The Madrean sky islands are the only place in Arizona where you’ll find the lemon lily (Lilium parryi), the only true lily native to the state. The Mount Graham red squirrel, named for the highest peak in the Pinaleño Mountains of Eastern Arizona, lives only in that range. And numerous bird species that are more prevalent in Mexico can be spotted in Southeastern Arizona’s high country. Even jaguars, thought to have been extirpated from the state decades ago, have been spotted in the mountains in recent years.

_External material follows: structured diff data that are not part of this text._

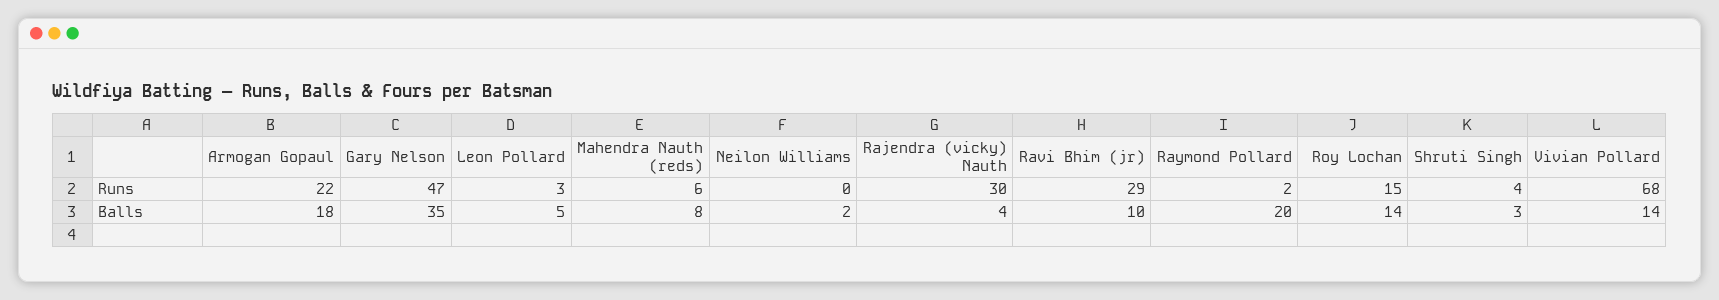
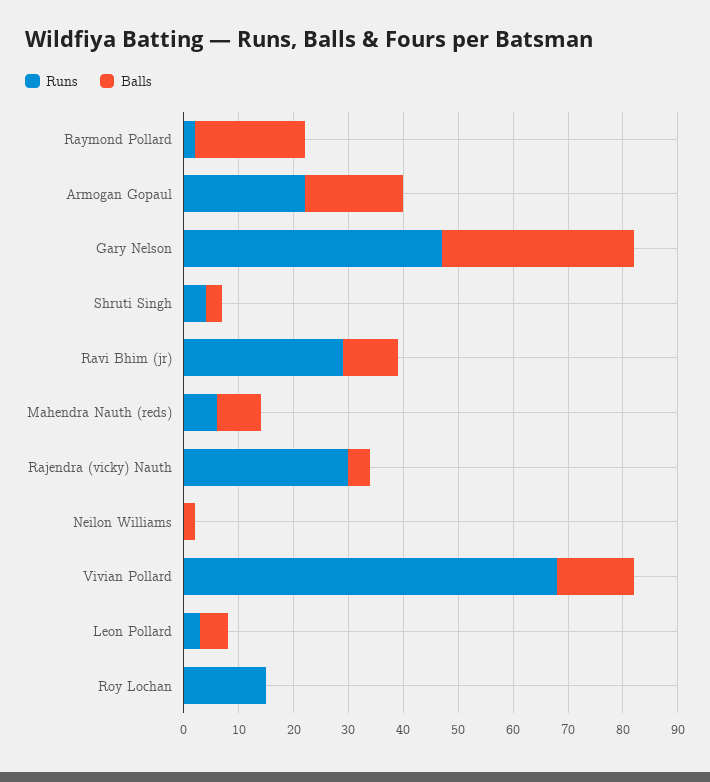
  {
    "Runs": {
      "Armogan Gopaul": 22,
      "Gary Nelson": 47,
      "Leon Pollard": 3,
      "Mahendra Nauth (reds)": 6,
      "Neilon Williams": 0,
      "Rajendra (vicky) Nauth": 30,
      "Ravi Bhim (jr)": 29,
      "Raymond Pollard": 2,
      "Roy Lochan": 15,
      "Shruti Singh": 4,
      "Vivian Pollard": 68
    },
    "Balls": {
      "Armogan Gopaul": 18,
      "Gary Nelson": 35,
      "Leon Pollard": 5,
      "Mahendra Nauth (reds)": 8,
      "Neilon Williams": 2,
      "Rajendra (vicky) Nauth": 4,
      "Ravi Bhim (jr)": 10,
      "Raymond Pollard": 20,
-     "Roy Lochan": 14,
+     "Roy Lochan": 0,
      "Shruti Singh": 3,
      "Vivian Pollard": 14
    }
  }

For residents or visitors looking to get a taste of the sky islands, Fischer has three suggestions. His former home in the Chiricahuas offers geological wonders and plenty of species diversity. Mount Lemmon, the high point of the Tucson area’s Santa Catalina Mountains, is easily accessed via a paved road that passes through six vegetation communities, starting with the Sonoran Desert and ending in a mixed-conifer forest. And Madera Canyon, in the Santa Rita Mountains southeast of Tucson, has a lower elevation but harbors hundreds of the border region’s bird species, including the magnificently colored elegant trogon.
For Fischer himself, though, it’s hard to choose a favorite memory, but he recalls nights spent atop isolated peaks, surrounded by that seemingly endless desert sea — always with a camera and binoculars in hand. “Just so many wonderful experiences,” he says. “It’s been a lifelong joy to do all this.”